My sister is my Jesus, I think, clearing the table of hats and gloves and toddler toys to lay it with dinner dishes. I don’t pray, never have. Not even those fox hole things I hear people talk about at their worst. The please save me or I am so sorry or just hold me for a little while, please.
I don’t pray. I have a sister, instead.
It can make me bend with shame to think of what I have done to her, alcoholically. How our relationship is defined mostly by my chronic disappointing nature. How she had to be concerned about me. I am sure there are reasons for her to be angry with me, ashamed of me, fed up with me.
But she is my Jesus. I was scared for you, she says, and shrugs. As if she would go on answering the phone, plotting around my disappearances, making up for me, holding ground I could not hold. But she was not stupid, and not a martyr. She told me four years ago that she would not accept my evening phone calls; I had to call during the day, because in the evening she never trusted that I was sober. I never asked her for money, or to rescue me. I tacitly knew that she wouldn’t do such a thing.
I knew that she would say no, hang up, and then sit down to weep for me instead.
She was the only person I held onto in the long seven years of hiding from my family, divorcing or running away from them. That was the longest and most formal and most recent. But I have always run away from them, more or less.
Not her, though. Her I stayed in contact with. Not that we were close, or that I dared to tell her everything. But I would call. I wonder, watching her turn to the stove and then wipe her hands on a dish towel, how much she knew. She is my grace. She has accepted me back, accepted my recovery in stride. She does not, like I’ve seen and felt other people do, listen politely while I say I’m an alcoholic and trying to change while clearly regarding the past as a more reliable source of information, nor does she demand my recovery of me or seem to expect it to be any certain thing at all. She doesn’t ask for proofs or demonstrable changes of character, a better sister bright shiny and new.
She just stands there, chopping vegetables, now bending at the knee to reach her daughter’s level.

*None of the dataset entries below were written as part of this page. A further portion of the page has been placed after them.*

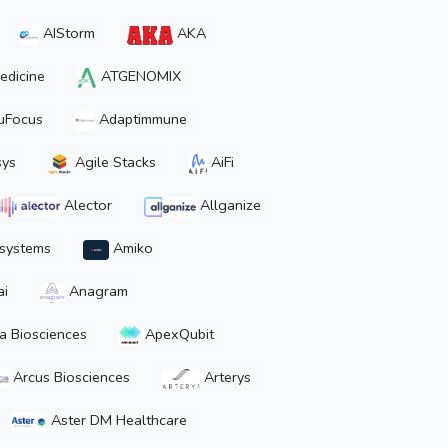
AIStorm
AKA
edicine
ATGENOMIX
uFocus
Adaptimmune
ys
Agile Stacks
AiFi
Alector
Allganize
osystems
Amiko
ai
Anagram
a Biosciences
ApexQubit
Arcus Biosciences
Arterys
Aster DM Healthcare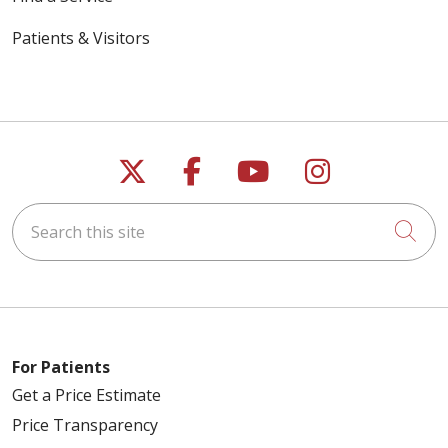
Patients & Visitors
Follow us on X
Follow us on Faceb
Follow us on Y
Follow us 
Search this site
Cli
For Patients
Get a Price Estimate
Price Transparency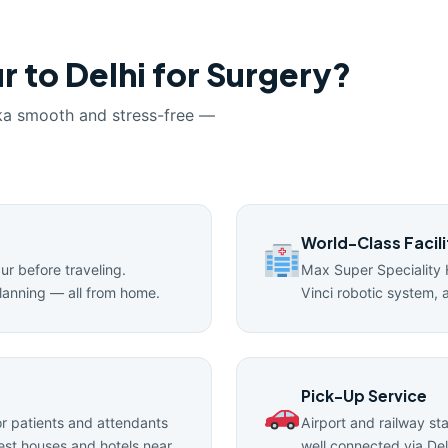
r to Delhi for Surgery?
ka smooth and stress-free —
World-Class Facili
pur before traveling.
Max Super Speciality 
lanning — all from home.
Vinci robotic system, 
Pick-Up Service
 patients and attendants
Airport and railway st
uest houses and hotels near
well connected via Del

It is easy for me to drift into abstractions and get lost there. Or to listen to what people say (recovery! higher power! the fourth dimension!) and feel nothing at all. Or to feel that I don’t belong, I’ll have to leave, I might as well be drinking again. People say ‘Jesus’ and I wonder just what in the hell they mean, what exactly they feel when they say belief, what exactly happens in their brains and hearts when they say ‘salvation’ or ‘grace’ or ‘religion’.
She is my grace. And the impossibility lies there: how she is who she is and I am not. How I have this long, such a long record of paltry and sick and usually violent or jaded or manipulative relations to the world and she does not. This isn’t a question of Jesus, but of my skin and hands and genitals.
I have to look at the hands, listen to the voice. I have to hold my breath and listen to hers. I have to try to make 20 and more years of hurt into something that doesn’t hurt any more, and this is daunting.
What do you think I should do with my life, eh? I ask her, later, while she holds the sleeping girl at her chest. My father, who is in no way my grace, asked me this over dinner. He has a way of making me bite down hard even into jello.
She rocks back and forth a good dozen times before she says anything. Her hand under the girl’s bottom, and the other hand at the back of the girl’s head. I see her sigh and her gaze drops down to her daughter’s hair before lifting to the window and the field beyond it.
I think you should try to be happy, she answered.